It is very hard to distinguish between all of the voices in our heads. Yet the Silent One has yet to say a word!
As I look back on my life, Vicki has asked this question in many varied situations, “How long is this going to last?”
The hardest times are when we are losing loved ones slowly but surely to incurable diseases. I asked it as my seven-year-old lay dying. I wanted her suffering to end, but that meant I would never see her again.
And my grief came and unpacked its bags and stayed under our roof for decades. And I wondered how long it was going to stay.
When my beloved Bob fell ill, each day I wondered how long it was going to last. And even now I can imagine his footsteps heavy on the kitchen floor.
And so I became a writer and a student of the Way, and now I wonder how long it is going to last.
For words are finite and understanding develops oh, so slowly, in our stubborn and unyielding hearts.
Gurus come and go. We dance with different ones wearing various disguises. We pray to make progress but the question persists, “How long is this going to last?”
And when Leonard Cohen asked in his final album, “You Want It Darker” I wondered how long my love for him would last. And now I think I know the answer.
It will last as long as we remember that length is not an indicator of anything. And the Silent One still has yet to say a word.
The depths of the soul are filled with questions that go unanswered. I often wonder how I have survived so long this lifetime and not seen through the question.
I have been off-line for over a month now and I wonder how long my silence is going to last and if anyone cares or misses me.
I am emailing my brother and we are reminiscing about our childhood in a little red brick house on Carrington Road. We never asked that question then because we were too busy living in the moment. And it was enough and often too much.
That little girl is still alive and well inside of me and she has never yet asked that question. I turn to her now and find her sweetness is genuine and her love totally pure. There is no time limit on who we really are. The guru has long since gone away. He tiptoed into the shadows when he saw that I had remembered how it is in the Paradise of Love.

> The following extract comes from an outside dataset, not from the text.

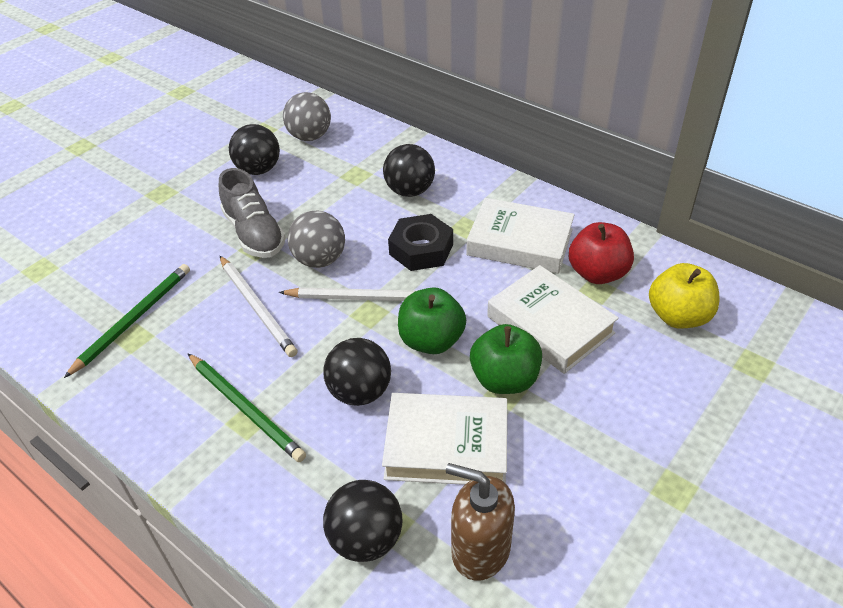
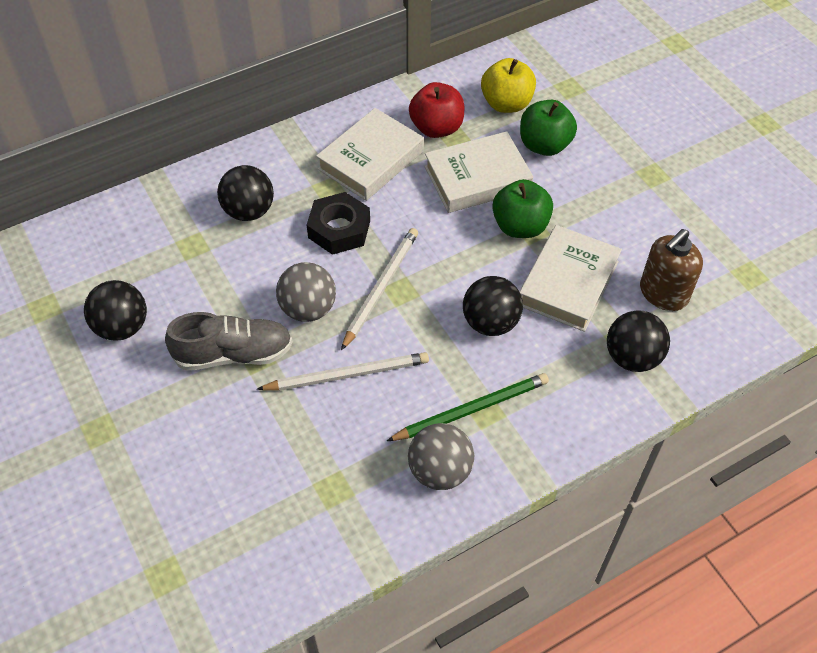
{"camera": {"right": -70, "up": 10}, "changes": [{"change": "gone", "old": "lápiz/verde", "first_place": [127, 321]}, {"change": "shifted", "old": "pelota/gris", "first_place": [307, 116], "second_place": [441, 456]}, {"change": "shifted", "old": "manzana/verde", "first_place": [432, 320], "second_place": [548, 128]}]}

There is no end and no beginning to love. My little girl still laughs on my lap and my husband still smiles into my eyes. And I never left that little brick house. Whoever can solve this riddle deserves all the love their heart can hold. The stars, unending in their light, are in us as us. We are made of love and that is going to last forever.
Vicki Woodyard
P.S.
I will return in a month or so.
People care and your voice is missed.
Children ask “How long ’til we get there?”
Older children ask “How long is this going to last?”
We kids miss so much, our lives, maybe most of it.